Incoming! mentions proposals to deflect impactors only twice, and then only to say that the Bruce Willis scenario with nuclear weapons is probably a bad idea, which it is. But while Ted Nield was in Glasgow, Astronomers of the Future invited him to give us a talk and put the question, 'What would you want done if we knew there was going to be an impact?'. Dr. Nield conceded that if he had to share in its consequences, if it happened, he would just as soon that some efforts were made to prevent it.
Incoming is an enjoyable read with entertaining personal perspectives, and I would recommend it as a historical introduction to meteoritics. Although I don’t feel that the case for the subtitle has been made, this book is an interesting counterpart to the near-unanimity of the books about impacts on my ‘asteroids and comets’ shelf.
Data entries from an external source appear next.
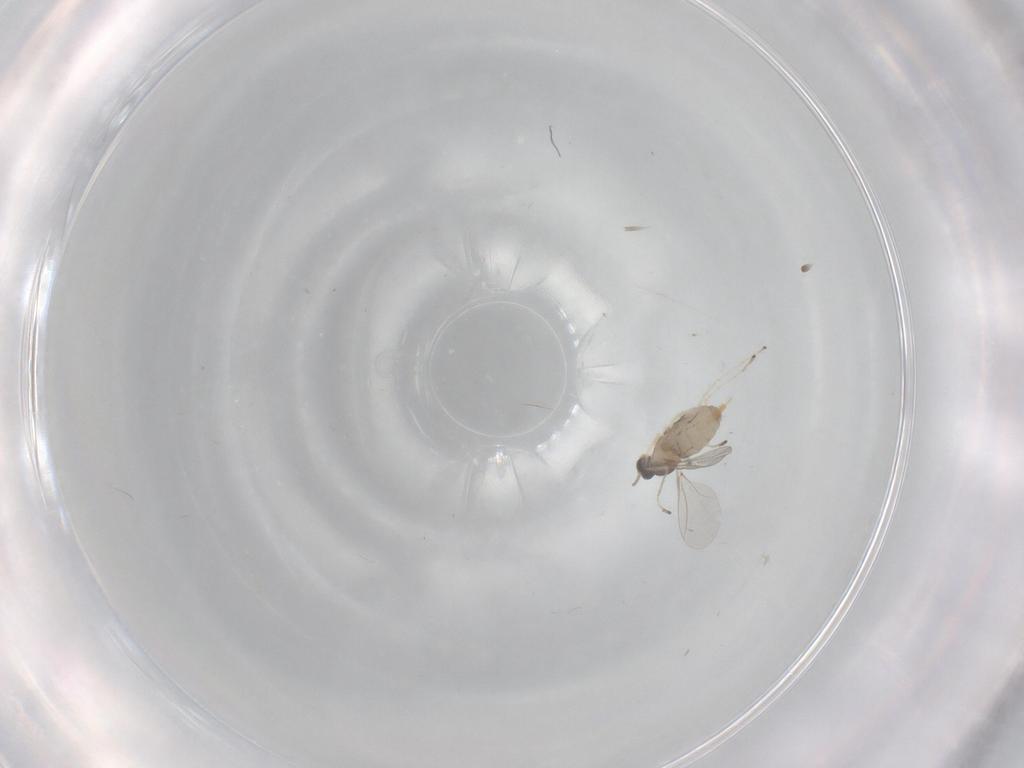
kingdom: Animalia
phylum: Arthropoda
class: Insecta
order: Diptera
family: Cecidomyiidae
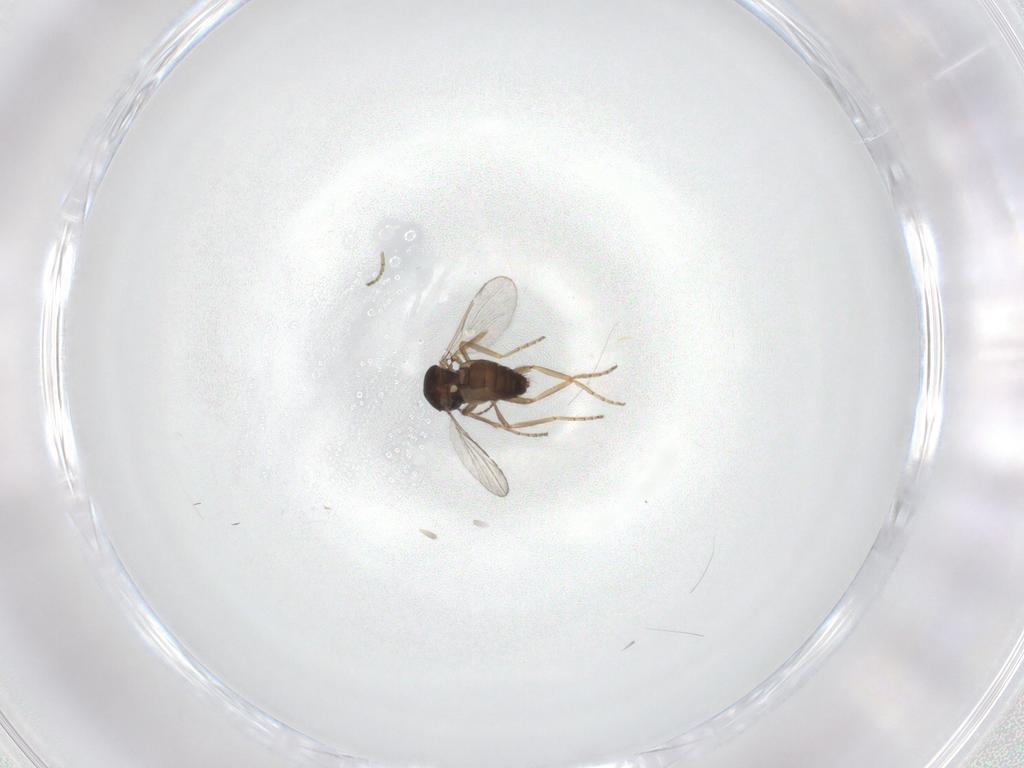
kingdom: Animalia
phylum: Arthropoda
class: Insecta
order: Diptera
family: Ceratopogonidae
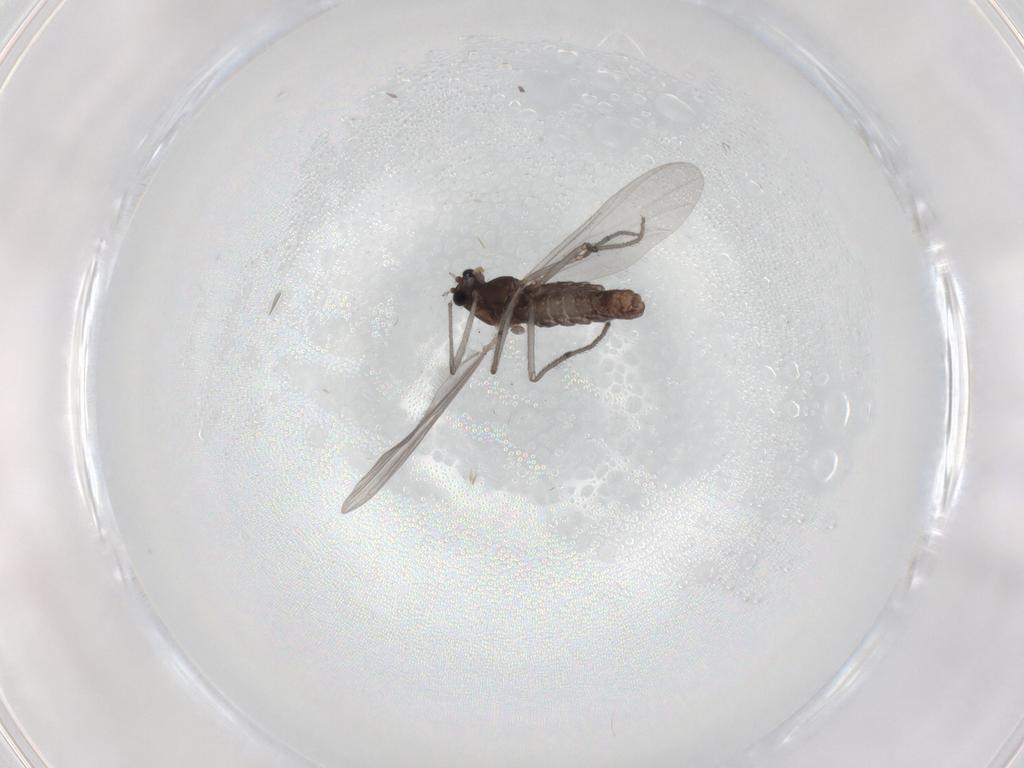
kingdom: Animalia
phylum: Arthropoda
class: Insecta
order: Diptera
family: Chironomidae
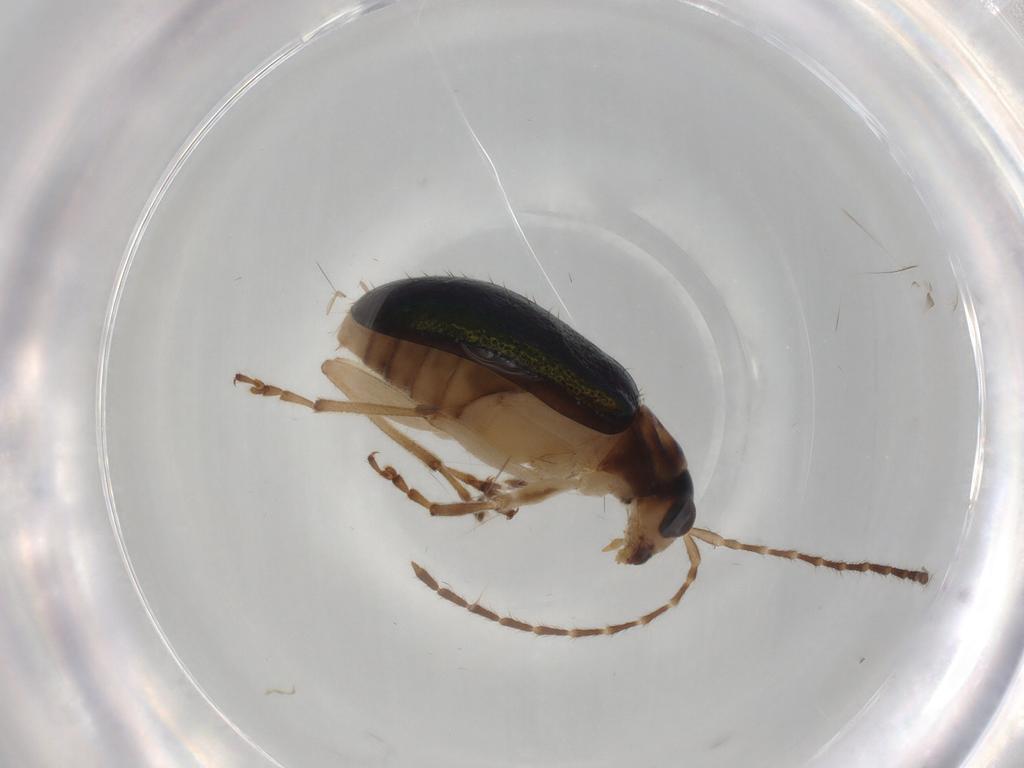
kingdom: Animalia
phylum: Arthropoda
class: Insecta
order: Coleoptera
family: Chrysomelidae
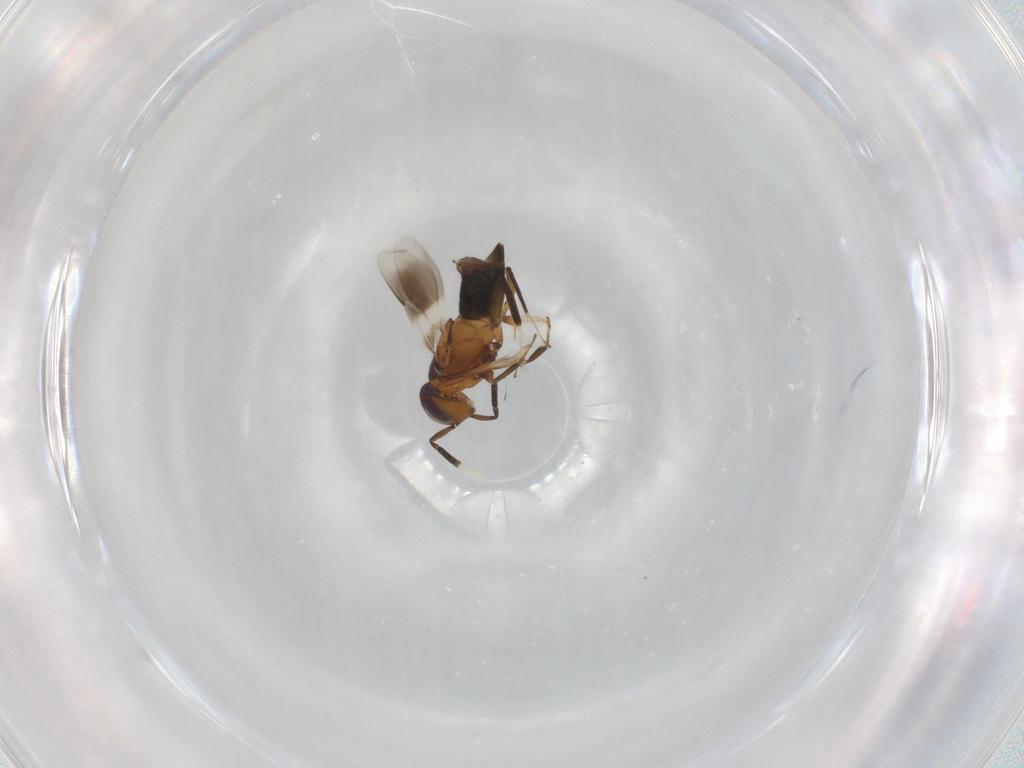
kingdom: Animalia
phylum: Arthropoda
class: Insecta
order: Hymenoptera
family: Encyrtidae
No doubt it will arouse further discussions and debate which will help to stimulate interest in the topic, and in view of its importance, that can only be good.
A version of this review has appeared in Cosmic Aspects No.1, the online magazine of Astronomers of the Future [www.astronomersofthefuture.net].
(1) Editor's note: The Ordovician followed the Cambrian and its boom with the rise of plants and animals, so the Earth's biosphere was seeing new ecological niches, not to mention co-evolutionary opportunities from the new trophic levels (new rungs on the food chain ladder) that animals and plants created. Also there was a minor extinction event at the end of the Cambrian which provided 'empty' ecological niches in the Ordovician. Hence the Ordovician was a period that saw considerable evolution.